I think your song “Supermodel” which was featured in the film Clueless was one of your first ‘statement’ songs. 

I didn’t write that, but I threw in several bits and pieces to make it more of a “Jill” song. In my 20s I dealt with an eating disorder, so I wanted to say something about that. 

What do you think prompted that? The need to look a certain way for the industry?

That’s a big topic, I’m sure it came from many things, anxiety, depression, and the fact that for years I was told that I was big and tubby. I felt awkward but I look back at pictures of me as a kid and I was beautiful! But I never felt that way, never. It’s something I’m writing about now, including an eating disorder center I went to for 6 weeks in 1984 that was like the cuckoo’s nest.

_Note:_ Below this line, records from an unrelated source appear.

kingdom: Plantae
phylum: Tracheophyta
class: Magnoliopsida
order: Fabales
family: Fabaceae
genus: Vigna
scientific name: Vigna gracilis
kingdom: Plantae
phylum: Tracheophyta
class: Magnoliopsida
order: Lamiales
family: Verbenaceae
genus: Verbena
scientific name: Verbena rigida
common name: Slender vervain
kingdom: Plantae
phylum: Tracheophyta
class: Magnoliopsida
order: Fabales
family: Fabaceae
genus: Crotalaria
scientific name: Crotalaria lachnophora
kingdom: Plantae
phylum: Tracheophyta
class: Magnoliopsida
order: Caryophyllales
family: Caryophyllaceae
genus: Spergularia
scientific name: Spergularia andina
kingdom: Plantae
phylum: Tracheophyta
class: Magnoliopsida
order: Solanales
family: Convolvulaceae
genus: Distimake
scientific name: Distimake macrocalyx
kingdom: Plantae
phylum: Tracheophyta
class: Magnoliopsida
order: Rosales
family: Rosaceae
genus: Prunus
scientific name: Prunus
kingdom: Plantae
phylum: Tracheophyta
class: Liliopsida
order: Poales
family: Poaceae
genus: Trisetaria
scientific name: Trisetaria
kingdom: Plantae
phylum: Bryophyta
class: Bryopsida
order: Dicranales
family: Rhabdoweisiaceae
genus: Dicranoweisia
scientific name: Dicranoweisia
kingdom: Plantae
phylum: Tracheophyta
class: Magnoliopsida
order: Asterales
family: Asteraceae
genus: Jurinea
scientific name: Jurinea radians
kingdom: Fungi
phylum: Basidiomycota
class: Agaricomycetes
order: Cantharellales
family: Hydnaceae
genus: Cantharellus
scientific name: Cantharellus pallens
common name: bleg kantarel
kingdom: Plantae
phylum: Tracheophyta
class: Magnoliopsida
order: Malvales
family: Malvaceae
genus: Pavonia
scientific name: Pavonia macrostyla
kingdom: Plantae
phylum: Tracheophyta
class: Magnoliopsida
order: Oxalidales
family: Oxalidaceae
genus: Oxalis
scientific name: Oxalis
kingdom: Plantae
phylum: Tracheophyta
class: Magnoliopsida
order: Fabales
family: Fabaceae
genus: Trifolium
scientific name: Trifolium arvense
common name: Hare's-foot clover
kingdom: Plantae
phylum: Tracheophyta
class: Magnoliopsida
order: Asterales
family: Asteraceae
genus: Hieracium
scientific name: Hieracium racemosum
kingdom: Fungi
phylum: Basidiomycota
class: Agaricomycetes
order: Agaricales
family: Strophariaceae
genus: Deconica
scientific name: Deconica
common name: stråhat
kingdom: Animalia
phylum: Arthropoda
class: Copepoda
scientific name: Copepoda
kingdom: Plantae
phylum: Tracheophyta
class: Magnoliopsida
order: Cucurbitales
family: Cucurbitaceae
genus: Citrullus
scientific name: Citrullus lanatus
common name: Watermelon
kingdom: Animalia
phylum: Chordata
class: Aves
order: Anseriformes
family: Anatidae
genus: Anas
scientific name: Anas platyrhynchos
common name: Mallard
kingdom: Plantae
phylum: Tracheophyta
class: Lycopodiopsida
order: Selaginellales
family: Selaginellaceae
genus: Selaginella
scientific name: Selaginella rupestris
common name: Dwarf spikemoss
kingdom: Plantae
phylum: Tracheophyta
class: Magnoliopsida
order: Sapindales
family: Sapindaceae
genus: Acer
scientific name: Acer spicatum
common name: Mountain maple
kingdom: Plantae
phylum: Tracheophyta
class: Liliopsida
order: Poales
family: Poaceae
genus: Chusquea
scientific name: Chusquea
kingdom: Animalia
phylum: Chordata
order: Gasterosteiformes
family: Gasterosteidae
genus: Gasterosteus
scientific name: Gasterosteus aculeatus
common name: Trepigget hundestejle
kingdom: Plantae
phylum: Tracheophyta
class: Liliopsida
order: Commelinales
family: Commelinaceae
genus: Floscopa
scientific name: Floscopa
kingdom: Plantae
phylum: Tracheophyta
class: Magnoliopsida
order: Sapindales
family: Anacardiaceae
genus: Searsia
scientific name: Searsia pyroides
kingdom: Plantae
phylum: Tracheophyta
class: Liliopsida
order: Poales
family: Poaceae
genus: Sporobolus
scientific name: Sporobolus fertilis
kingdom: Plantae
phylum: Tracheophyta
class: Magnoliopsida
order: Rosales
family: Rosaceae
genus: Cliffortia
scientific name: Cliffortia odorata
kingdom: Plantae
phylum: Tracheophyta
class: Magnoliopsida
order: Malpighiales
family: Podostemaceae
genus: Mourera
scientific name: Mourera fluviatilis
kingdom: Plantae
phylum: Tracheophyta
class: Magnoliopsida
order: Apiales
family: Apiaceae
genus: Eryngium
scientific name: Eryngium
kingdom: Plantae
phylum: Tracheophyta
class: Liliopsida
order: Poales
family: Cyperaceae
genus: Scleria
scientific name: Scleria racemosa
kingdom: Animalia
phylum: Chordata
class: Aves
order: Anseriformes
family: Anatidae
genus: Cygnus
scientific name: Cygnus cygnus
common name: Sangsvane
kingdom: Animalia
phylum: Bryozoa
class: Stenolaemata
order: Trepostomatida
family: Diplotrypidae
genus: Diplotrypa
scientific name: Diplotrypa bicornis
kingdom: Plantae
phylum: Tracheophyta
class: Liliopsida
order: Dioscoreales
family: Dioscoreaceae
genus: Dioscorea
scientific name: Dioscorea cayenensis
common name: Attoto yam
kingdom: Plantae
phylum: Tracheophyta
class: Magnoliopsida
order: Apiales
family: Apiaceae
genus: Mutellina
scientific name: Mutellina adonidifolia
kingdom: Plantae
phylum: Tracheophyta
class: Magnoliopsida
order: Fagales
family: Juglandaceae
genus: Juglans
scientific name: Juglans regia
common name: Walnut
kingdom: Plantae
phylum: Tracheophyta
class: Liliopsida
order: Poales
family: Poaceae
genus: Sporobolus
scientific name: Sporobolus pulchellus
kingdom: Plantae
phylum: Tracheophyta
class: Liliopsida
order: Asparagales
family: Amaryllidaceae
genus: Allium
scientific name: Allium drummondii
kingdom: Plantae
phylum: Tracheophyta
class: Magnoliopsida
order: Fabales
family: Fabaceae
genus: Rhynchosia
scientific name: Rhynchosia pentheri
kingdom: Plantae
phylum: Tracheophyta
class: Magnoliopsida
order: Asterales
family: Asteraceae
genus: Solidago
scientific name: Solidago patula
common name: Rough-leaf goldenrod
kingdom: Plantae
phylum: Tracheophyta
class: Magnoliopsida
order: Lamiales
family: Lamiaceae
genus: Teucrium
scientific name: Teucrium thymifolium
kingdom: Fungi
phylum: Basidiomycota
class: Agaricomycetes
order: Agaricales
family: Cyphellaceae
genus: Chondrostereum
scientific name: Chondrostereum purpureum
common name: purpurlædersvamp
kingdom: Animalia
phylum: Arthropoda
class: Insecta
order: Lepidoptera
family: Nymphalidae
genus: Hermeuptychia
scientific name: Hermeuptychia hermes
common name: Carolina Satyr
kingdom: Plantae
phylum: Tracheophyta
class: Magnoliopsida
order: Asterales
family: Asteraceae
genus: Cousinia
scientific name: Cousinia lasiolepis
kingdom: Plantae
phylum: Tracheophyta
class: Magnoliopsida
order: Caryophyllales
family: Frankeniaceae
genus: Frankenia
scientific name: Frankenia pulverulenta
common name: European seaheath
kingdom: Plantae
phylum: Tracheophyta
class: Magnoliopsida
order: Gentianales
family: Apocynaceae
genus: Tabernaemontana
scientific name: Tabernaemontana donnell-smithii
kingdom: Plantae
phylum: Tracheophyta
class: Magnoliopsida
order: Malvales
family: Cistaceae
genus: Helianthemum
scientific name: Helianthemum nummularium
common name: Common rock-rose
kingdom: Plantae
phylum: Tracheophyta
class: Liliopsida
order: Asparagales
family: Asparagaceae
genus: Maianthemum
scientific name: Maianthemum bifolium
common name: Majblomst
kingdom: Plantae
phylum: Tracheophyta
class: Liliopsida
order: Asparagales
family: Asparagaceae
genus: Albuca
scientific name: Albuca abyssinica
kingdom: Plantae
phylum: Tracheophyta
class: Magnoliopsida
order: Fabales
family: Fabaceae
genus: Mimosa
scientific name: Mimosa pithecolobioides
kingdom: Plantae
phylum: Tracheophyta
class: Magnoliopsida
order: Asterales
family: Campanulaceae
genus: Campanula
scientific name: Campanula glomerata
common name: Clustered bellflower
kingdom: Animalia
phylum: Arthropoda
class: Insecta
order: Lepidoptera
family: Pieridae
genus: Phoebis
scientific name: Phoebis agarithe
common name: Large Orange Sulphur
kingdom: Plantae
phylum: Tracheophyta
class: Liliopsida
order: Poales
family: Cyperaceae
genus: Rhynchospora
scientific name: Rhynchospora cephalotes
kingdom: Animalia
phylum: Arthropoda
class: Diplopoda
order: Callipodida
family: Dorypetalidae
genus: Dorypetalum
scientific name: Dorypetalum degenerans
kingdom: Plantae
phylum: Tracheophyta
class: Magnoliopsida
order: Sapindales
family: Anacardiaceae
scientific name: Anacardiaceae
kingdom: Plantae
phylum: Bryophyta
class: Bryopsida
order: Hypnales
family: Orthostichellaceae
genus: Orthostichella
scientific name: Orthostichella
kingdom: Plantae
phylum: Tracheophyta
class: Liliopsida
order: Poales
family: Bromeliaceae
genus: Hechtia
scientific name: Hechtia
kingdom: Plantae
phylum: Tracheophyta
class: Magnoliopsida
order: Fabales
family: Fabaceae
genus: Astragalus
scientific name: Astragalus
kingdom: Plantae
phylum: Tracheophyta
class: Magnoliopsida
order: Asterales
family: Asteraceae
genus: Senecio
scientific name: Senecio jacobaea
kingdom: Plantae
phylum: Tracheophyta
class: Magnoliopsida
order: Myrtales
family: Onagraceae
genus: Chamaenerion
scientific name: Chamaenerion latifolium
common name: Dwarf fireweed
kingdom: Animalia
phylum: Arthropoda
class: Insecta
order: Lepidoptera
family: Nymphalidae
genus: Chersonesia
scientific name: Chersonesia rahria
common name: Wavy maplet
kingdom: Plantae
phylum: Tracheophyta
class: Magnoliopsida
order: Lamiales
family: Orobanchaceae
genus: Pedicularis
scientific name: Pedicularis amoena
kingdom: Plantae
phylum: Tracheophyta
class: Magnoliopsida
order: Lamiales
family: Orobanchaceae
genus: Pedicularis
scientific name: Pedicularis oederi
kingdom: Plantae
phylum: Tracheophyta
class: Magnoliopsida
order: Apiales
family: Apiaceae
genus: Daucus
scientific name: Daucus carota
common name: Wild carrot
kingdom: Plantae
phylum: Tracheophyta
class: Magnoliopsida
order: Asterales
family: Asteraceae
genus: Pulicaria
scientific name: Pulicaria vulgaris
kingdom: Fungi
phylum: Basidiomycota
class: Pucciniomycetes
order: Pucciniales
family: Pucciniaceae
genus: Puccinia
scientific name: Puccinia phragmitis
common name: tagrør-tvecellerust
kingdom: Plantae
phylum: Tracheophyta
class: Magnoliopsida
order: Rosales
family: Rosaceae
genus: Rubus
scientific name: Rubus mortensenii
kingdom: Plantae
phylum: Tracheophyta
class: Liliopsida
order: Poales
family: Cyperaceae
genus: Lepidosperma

That should be interesting. So a few random questions: what’s something you wished that you had a picture of?

I went to the Met last week and there was a great exhibit of women photographers from the 50’s. I’d love to have an original Lee Miller. 

You’re known in good part because of your video, what’s the first music video you remember?

The first memorable ones were the DEVO videos, they were very creative. 

Ever have any paranormal contacts?

No! And I’m open to it, but I’ve never seen a ghost, never found a picture of Mother Mary in my toast, never been probed by an alien. I’m kind of bummed. But Julia Sweeney and I were traveling and saw a Lizzie Borden B&B. We thought it might be fun to stay there until we realized it was her actual house where the killings took place. 

What song makes you happy?

A lot of them, “O-o-h Child” and the Spiral Staircase song, “I Love You More Today Than Yesterday” and the Sly song, “Hot Fun in the Summertime.” [We all break into singing for a minute.]

And speaking of happy, you’re going to be performing in our area, have you been to Philly before?

Of course, I LOVE Philadelphia. I used to play in Philly all the time and go to the radio stations.

Is this the first drive-in show you’ve done?

No, I did a drive-in with the show, “Fuck 7th grade.” It was really fun. I’m excited to be at People’s Light and Theatre and I hope people will come out for the show. You’ll be there won’t you?

With bells on, or at least a car horn.